Cependant, nous souhaiterions que d’autres pistes de réflexion puissent être explorées pour enrichir le travail de notre collègue CABANEL.

Ainsi, d’autres « lanceurs d’alerte » pourraient être mis à contribution, parmi ceux qui sont au contact direct des paysans. Il pourrait s’agir des vétérinaires, des coopératives agricoles, des syndicats, des chambres d’agricultures ou encore des travailleurs sociaux, etc.

Edouard Bergeon, le réalisateur de « Au nom de la terre », appelle à soutenir davantage l’association « Solidarité Paysans ». Les équipes de Solidarité Paysans accompagnent depuis plus de 30 ans les agriculteurs en difficultés dans nos territoires. Ils disposent ainsi de la connaissance des mécanismes à l’oeuvre et du savoir-faire pour y répondre. Mais leurs moyens sont loin d’être à la hauteur des enjeux.

Il pourrait également être intéressant de travailler sur des pistes ciblant précisément certains des facteurs de risques recensés. Par exemple, la lutte contre l’isolement social dans nos campagnes. Même aujourd’hui, au 21ème siècle, on se suicide quatre fois plus en milieu rural qu’à Paris ! Ou encore un meilleur accompagnement des agriculteurs victimes des aléas climatiques.
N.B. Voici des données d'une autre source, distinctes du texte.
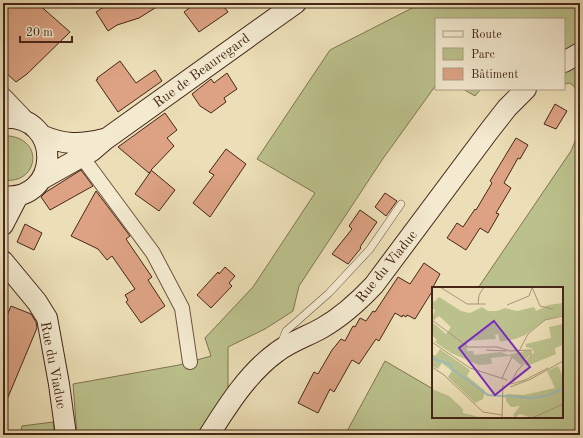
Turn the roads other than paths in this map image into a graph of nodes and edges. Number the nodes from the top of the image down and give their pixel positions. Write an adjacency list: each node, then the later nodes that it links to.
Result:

Mais nous n’aurons fait que la moitié du chemin tant que nous ne nous serons pas penchés sur les causes profondes de cette surexposition des agriculteurs au risque de suicide.

Le modèle productiviste actuel entraîne nos paysans dans une spirale de crédits et de factures à payer. Ils subissent ainsi la surenchère du « toujours plus grand » : des augmentations de rendement, des volumes de prêts bancaires contractés, des surfaces à cultiver, de bêtes à élever… Ce « toujours plus » crée un véritable cercle vicieux qui entre en résonnance avec les autres problématiques des agriculteurs.

Or, cette spirale financière et économique entraine également l’épuisement moral et physique. En effet, si les surfaces et les nombres de têtes croissent, les bras manquent, tandis que les factures et les dettes s’accumulent.

Contrairement à ce qui est martelé, ce n’est pas l’agribashing qui pousse les paysans au suicide, mais le modèle d’agriculture productiviste.

Aussi l’évolution du modèle agricole vers un mode de production raisonné et raisonnable permettrait non seulement de préserver notre planète, mais aussi le bien-être au travail de nos agriculteurs.

Cette proposition de loi permet donc de mettre la question du suicide des paysans à l’ordre du jour de nos travaux. Elle ouvre l’occasion de mener un véritable travail parlementaire. Cependant, le texte tel qu’il a été écrit ne permet pas d’embrasser l’ensemble des enjeux économiques, sociaux et structurels, qui sont au cœur du mal-être des paysans.

En tant que parlementaires, nous devons constuire un système plus complet de réponses à ce fait social inacceptable : ceux qui nous nourrissent ont de plus en plus de mal à vivre de leur travail et de plus en plus de raisons d’en mourir…

C’est pour cela que le groupe socialiste et républicain votera en faveur de la demande de renvoi en commission.